*** Trecho do documento ***
Entre o Constitucionalismo militante e o backlash: À espera das eleições 2026
quarta-feira, 13 de agosto de 2025
Atualizado em 12 de agosto de 2025 08:30
A democracia constitucional é marcada por um paradoxo fundamental: ao mesmo tempo em que reconhece a soberania popular como base do regime democrático, impõe-lhe limites contramajoritários por meio de uma Constituição rígida. Essa contenção da vontade da maioria, sobretudo quando exercida pelas Cortes de forma impopular, pode gerar descompasso com o sentimento social dominante e, em contextos críticos, resultar em reações adversas - o chamado efeito backlash.
O conceito de backlash designa a reação social e política deflagrada por decisões judiciais que colidem com convicções profundamente arraigadas - ainda que, não raramente, tais convicções sejam marcadas por traços extemporâneos. À luz desse referencial teórico, a legitimidade das decisões jurisdicionais transcende a mera aderência ao texto constitucional, exigindo, ademais, a aptidão para dialogar com a cultura política vigente e com os valores em disputa no tecido social. Sentenças que desconsideram esse universo simbólico arriscam-se não apenas à rejeição popular, mas à erosão da autoridade judicial e à própria ineficácia normativa da Constituição.
*** Bloco de dados ***
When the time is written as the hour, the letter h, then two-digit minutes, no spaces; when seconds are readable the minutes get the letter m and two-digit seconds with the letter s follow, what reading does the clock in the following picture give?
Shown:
***
◆ **Requisitos do exercício**
De acordo com o trecho do documento, o que designa o conceito de backlash? A listagem é um material à parte, independente do trecho do documento.

◆ **Resultado**
Designa a reação social e política deflagrada por decisões judiciais que colidem com convicções profundamente arraigadas.